А если бросить взгляд на Европу? И там следы деятельности Наполеона. Италия, объединенная впервые, узнавшая, что можно отделываться и от папы и от чужеземцев, мешающих ей слиться в одно. Германия, сомкнувшаяся, освободившаяся от бесконечно малых имперских территорий, камнем висевших на объединительных стремлениях ее буржуазии. Пруссия, развязавшаяся с самыми тяжелыми сторонами феодализма. Юго-славянские племена, потянувшиеся одно к другому под знаменем иллиризма. Испания, сбросившая с себя ярмо инквизиции и нашедшая путь к конституционному порядку. Южно-американские республики, стряхнувшие ненавистное испанское иго. Наконец, введение Гражданского Кодекса, разрушение феодальных цепей повсюду, где было можно; произведенный континентальной блокадой промышленный подъем. Все это — хорошие титулы на славу и на признательность.

**Записи, взятые из подборки**
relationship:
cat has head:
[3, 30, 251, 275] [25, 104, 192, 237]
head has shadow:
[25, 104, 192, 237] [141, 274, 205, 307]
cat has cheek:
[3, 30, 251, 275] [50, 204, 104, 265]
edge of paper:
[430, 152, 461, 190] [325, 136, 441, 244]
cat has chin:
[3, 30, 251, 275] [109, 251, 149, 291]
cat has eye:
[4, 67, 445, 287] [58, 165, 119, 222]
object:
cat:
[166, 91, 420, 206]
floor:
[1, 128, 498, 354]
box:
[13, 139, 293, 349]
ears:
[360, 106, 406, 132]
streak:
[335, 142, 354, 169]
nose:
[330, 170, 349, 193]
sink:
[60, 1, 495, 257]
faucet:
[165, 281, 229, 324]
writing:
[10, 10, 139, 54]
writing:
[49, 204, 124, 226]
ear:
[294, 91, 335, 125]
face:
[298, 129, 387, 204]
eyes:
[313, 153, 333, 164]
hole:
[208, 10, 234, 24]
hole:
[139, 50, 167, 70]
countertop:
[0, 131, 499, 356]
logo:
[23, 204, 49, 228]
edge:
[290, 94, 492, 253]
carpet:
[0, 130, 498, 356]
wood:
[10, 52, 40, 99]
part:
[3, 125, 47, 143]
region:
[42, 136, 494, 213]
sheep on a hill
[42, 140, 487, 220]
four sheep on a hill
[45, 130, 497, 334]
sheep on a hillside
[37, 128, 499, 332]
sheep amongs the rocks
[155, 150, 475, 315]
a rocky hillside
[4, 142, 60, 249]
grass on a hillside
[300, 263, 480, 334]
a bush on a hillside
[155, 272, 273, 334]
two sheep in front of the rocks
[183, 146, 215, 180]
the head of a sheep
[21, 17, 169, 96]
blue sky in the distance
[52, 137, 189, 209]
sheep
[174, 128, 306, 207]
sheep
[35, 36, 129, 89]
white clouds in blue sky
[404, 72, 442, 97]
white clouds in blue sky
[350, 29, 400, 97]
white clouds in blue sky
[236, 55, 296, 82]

**Что нужно сделать**
Повторите слово в слово весь текст о следах деятельности Наполеона в Европе.

**Письменный ответ**
А если бросить взгляд на Европу? И там следы деятельности Наполеона. Италия, объединенная впервые, узнавшая, что можно отделываться и от папы и от чужеземцев, мешающих ей слиться в одно. Германия, сомкнувшаяся, освободившаяся от бесконечно малых имперских территорий, камнем висевших на объединительных стремлениях ее буржуазии. Пруссия, развязавшаяся с самыми тяжелыми сторонами феодализма. Юго-славянские племена, потянувшиеся одно к другому под знаменем иллиризма. Испания, сбросившая с себя ярмо инквизиции и нашедшая путь к конституционному порядку. Южно-американские республики, стряхнувшие ненавистное испанское иго. Наконец, введение Гражданского Кодекса, разрушение феодальных цепей повсюду, где было можно; произведенный континентальной блокадой промышленный подъем. Все это — хорошие титулы на славу и на признательность.